Correspondance 1812-1876, 1/1828/XVIII


XVIII

À M. CARON, À PARIS


Nohant, 1er  avril 1828.


Mon cher Caron,

Il y a bien longtemps que je veux vous écrire ; mais mon Maurice a été si malade pendant tout l’hiver, et moi, j’ai été si tourmentée de ses maux et des miens, que je n’ai donné signe de vie à personne ; ce dont je reçois de vifs reproches de tous côtés.

Quoique vous y mettiez plus d’indulgence que les autres, en ne me grondant pas, je ne veux pas abuser plus longtemps de votre longanimité, et je viens enfin vous dire que je ne vous ai point oublié ; car nous parlons de vous bien souvent, avec mon mari et nos amis de la Châtre, qui demandent toujours quand vous viendrez. Je voudrais bien avoir une bonne réponse à leur donner et je n’en perds pas l’espérance ; car vous trouverez bien quelque temps à nous consacrer et vous savez qu’il y a ici de bon vin et de bons garçons.

J’espère que, dans quelques jours, nous aurons du beau temps qui me rendra moins maussade et mieux portante. Pour le présent, je suis tout à fait ganache et misérable, ne pouvant bouger de ma chambre et à peine de mon lit. Je suis grosse par-dessus le marché, et cela fait une complication de maux peu agréable. Il ne me faudrait pas moins que vous pour me rendre ma bonne humeur et la santé.

Que faites-vous maintenant, mon gros ami ? avez-vous guéri ce vilain rhume qui vous fatiguait si fort, et êtes-vous un peu au courant de votre nouvel état de choses ? Il y a bien longtemps aussi que Casimir dit tous les jours qu’il veut vous demander de vos nouvelles. Mais vous savez comme il est paresseux de l’esprit et enragé des jambes. Le froid, la boue, ne l’empêchent point d’être toujours dehors, et, quand il rentre, c’est pour manger ou ronfler.
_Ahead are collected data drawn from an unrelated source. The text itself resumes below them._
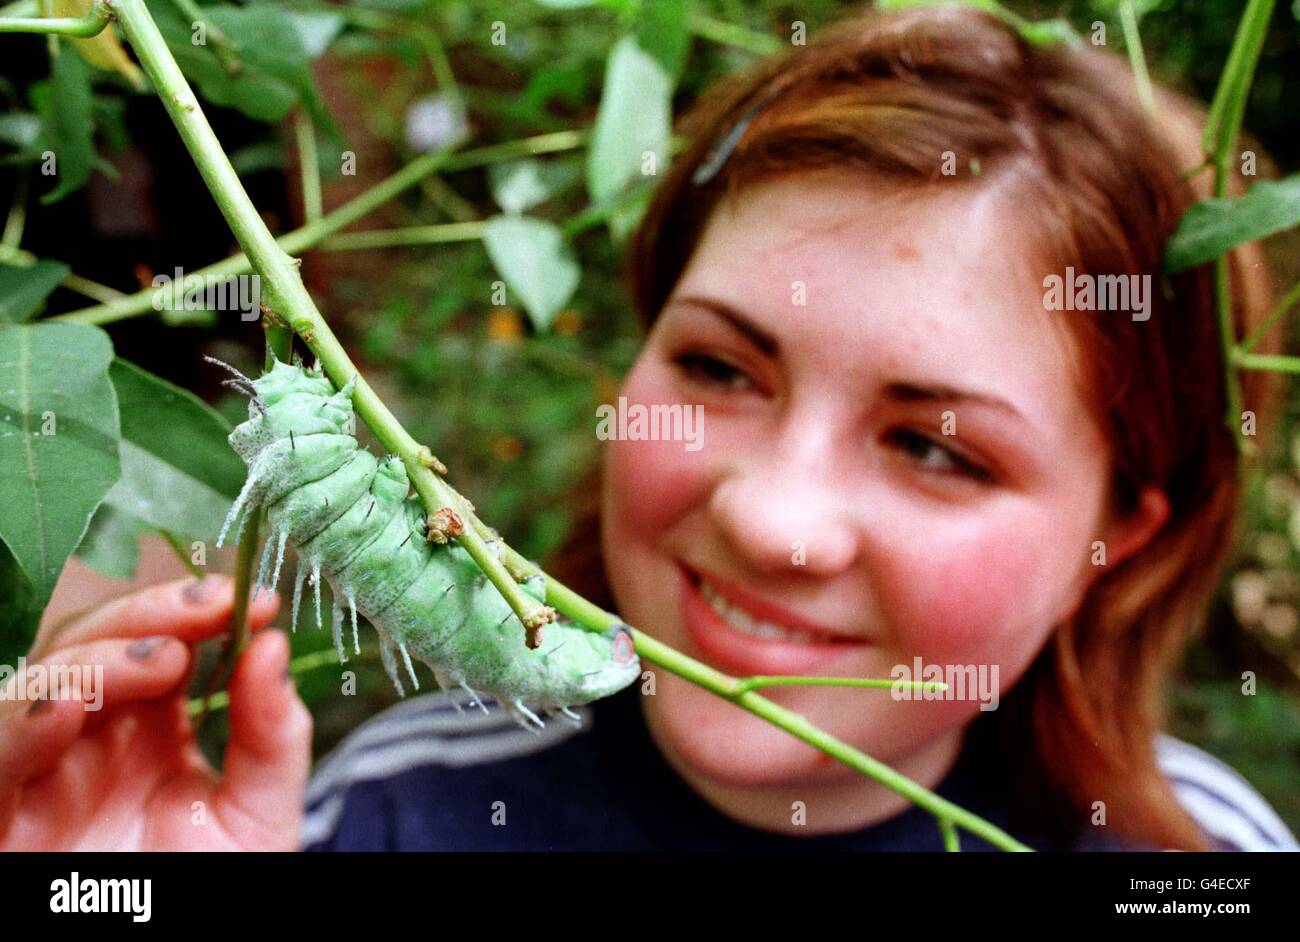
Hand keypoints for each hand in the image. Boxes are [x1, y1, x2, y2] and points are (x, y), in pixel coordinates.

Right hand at [0, 575, 311, 849]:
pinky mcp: (1, 814)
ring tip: (162, 662)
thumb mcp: (260, 814)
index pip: (159, 639)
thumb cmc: (210, 888)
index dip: (198, 607)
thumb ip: (272, 734)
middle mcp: (90, 739)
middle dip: (150, 614)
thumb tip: (273, 646)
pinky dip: (19, 725)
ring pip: (37, 683)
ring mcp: (41, 773)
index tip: (255, 598)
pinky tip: (66, 712)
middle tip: (208, 610)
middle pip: (93, 643)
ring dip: (94, 661)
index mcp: (151, 727)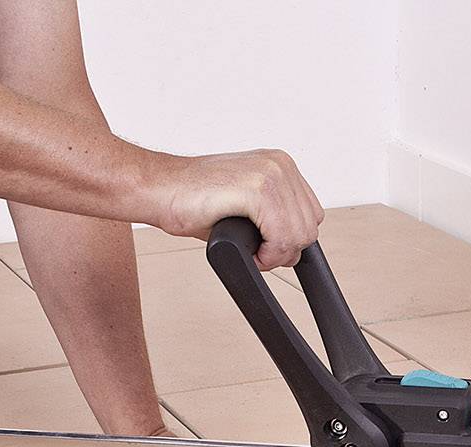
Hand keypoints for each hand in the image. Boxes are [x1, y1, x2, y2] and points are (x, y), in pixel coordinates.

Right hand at [150, 149, 324, 269]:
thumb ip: (273, 221)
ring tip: (250, 252)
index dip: (289, 240)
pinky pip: (282, 237)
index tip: (264, 247)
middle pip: (309, 227)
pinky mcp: (257, 190)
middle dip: (284, 250)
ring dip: (275, 255)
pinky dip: (268, 256)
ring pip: (299, 236)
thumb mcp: (245, 208)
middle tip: (256, 253)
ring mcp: (270, 174)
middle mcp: (279, 165)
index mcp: (279, 165)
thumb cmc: (192, 199)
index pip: (310, 215)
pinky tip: (249, 252)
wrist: (159, 189)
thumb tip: (293, 250)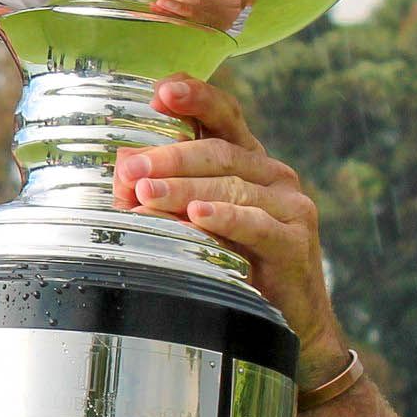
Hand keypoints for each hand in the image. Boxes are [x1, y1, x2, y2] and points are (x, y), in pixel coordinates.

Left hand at [113, 76, 346, 362]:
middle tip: (129, 168)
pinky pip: (255, 223)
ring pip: (232, 185)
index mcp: (248, 162)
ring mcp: (290, 205)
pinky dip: (224, 217)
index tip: (161, 91)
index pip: (224, 117)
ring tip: (144, 195)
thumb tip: (121, 166)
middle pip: (219, 152)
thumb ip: (163, 193)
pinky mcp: (296, 241)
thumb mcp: (194, 224)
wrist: (289, 325)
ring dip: (183, 189)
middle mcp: (273, 175)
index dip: (196, 98)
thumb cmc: (235, 267)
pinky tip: (197, 216)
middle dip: (169, 156)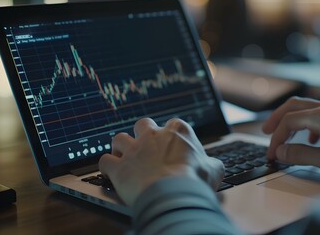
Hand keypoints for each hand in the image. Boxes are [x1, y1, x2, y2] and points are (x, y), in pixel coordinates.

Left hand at [99, 118, 223, 207]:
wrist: (174, 194)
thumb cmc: (195, 180)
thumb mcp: (214, 169)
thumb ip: (212, 163)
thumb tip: (214, 166)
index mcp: (177, 131)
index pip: (173, 125)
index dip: (171, 137)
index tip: (172, 148)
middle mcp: (153, 135)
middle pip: (142, 124)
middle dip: (143, 134)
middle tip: (147, 148)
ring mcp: (134, 149)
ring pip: (119, 138)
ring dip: (121, 147)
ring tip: (125, 157)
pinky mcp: (119, 166)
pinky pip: (105, 160)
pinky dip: (107, 165)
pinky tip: (111, 172)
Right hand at [262, 97, 319, 174]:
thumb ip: (301, 155)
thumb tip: (280, 152)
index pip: (288, 121)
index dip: (276, 138)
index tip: (272, 153)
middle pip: (293, 105)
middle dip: (277, 118)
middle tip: (265, 131)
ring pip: (305, 108)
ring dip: (290, 119)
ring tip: (283, 134)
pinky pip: (317, 113)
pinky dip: (305, 123)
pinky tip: (310, 139)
Votre belle Pauline est-elle toujours aussi grosse et aussi bonne ? Maurice est un lutin achevé. Il a été abîmé d’une coqueluche qui lui a ôté, pendant deux mois, le sommeil et l’appétit. Heureusement il va à merveille maintenant.

Quand vous viendrez, je veux que vous m’ameniez Pauline ; vous savez que j’en aurai bien soin, et elle est si aimable et si douce, qu’elle ne vous sera guère à charge en route.

Voyez-vous souvent la famille Saint-Agnan[1] ? J’ai été si paresseuse envers elle, que je ne sais ce qu’elle devient.

Maurice, qui s’endort sur mes genoux et me fatigue beaucoup, m’empêche de vous en dire davantage. Je laisse à Casimir le soin de vous répéter que nous vous aimons toujours et vous désirons vivement.

  1. Amie de George Sand habitant Paris.